The hotel, where a poster of Jack Nicholson's face hangs in the tour office, seems to struggle with its identity in relation to King. The Shining is not the Stanley's movie, and yet there's really no escaping it.

In the spring, the hotel hosts an annual Stanley Film Festival of horror movies and a "Shining Ball" around Halloween. The latest addition, being maintained by workers during our visit, is something born of Shining culture that never really existed at the hotel.

A hedge maze.

• • •

Though the architecture is elegant and the history is rich, the place tends toward feeling like a tourist trap. And for the horror fans and ghost hunters who flock there every year, it is.

There was no air conditioning in the room, which is fine most of the year in crisp Colorado. In mid-June, it was just verging on uncomfortable, but we affixed a fan into the open window.

Our room, on the extra-haunted fourth floor, was small but pleasant with new, remodeled features and an old-timey appeal. Stare at the prints of antique photos for a while and you start to get why King was so enamored with what might have happened here.

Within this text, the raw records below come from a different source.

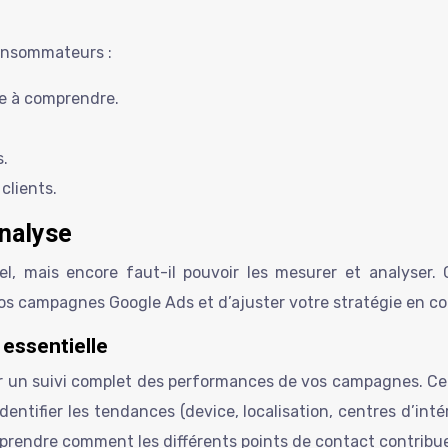
consommateurs :
ile à comprendre.
s.
clients.
analyse
, mais encore faut-il pouvoir les mesurer et analyser. C
os campagnes Google Ads et d’ajuster votre stratégie en 
 essentielle
ur un suivi complet des performances de vos campagnes. Ce
identifier les tendances (device, localisation, centres d’int
mprendre comment les différents points de contact contribue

My boyfriend, Josh, and I took a nighttime ghost tour, one of several tours available for a fee, including a paranormal investigation tour and one focused on history and architecture. Our tour almost didn't happen. After leaving several voice mails requesting a spot in the weeks leading up to the stay, I still wasn't booked. (Arrange your tour online to make sure you get in.) The guide squeezed us in.

We went into the Stanley's concert hall, sniffed for wafts of perfume, waited for pianos to start playing themselves. We took pictures of ourselves in mirrors looking for uninvited guests. We sat in a billiard room where ladies once watched men play, looking for orbs in photos.

We ended the tour seeking F.O. Stanley's face on various surfaces and getting an abridged download on the pop cultural elements of the hotel. For instance, the guide said, when Jim Carrey was filming Dumb and Dumber at the Stanley, he got so freaked out that he checked out of 217 within hours.

The guide was intent on setting us free into the place with a sense that We Would Be Haunted.

• • •

Well, if nothing else, drinking seemed to work for King.

After the ghost tour, we went to the hotel's Whiskey Bar, which has a 37-foot antique Rothschild bar and the largest selection of whiskey, bourbon and scotch in Colorado. Choices included the REDRUM, a concoction of Brugal Añejo Dominican Republic rum, and the Fresh Blood Orbed Paloma, with Corazón Blanco tequila.

We opted for a simpler Old Fashioned and a 17-year-old Cadenhead small batch single malt scotch, served with an elegant eyedropper of water. We leaned on the bar and listened to the bartender tell stories of King.

A couple of skeptics, we didn't really believe in the hauntings. Of course we didn't. We sat there debunking how various creepy things happened on the ghost tour, deciding a mysterious door that kept closing had an uneven doorjamb because the floor had shifted.

But ...

"Do you think it's possible?" Josh said. "Not knowing is what makes it fun."

We walked through the hallways, through the second floor with mirrors at each end where a frightened King once headed back to his room. We stood outside 217 and snapped a photo of the door. A dead quiet hung in the air.

When we got to our room, every channel on the TV was out except for Channel 42. The one that showed The Shining.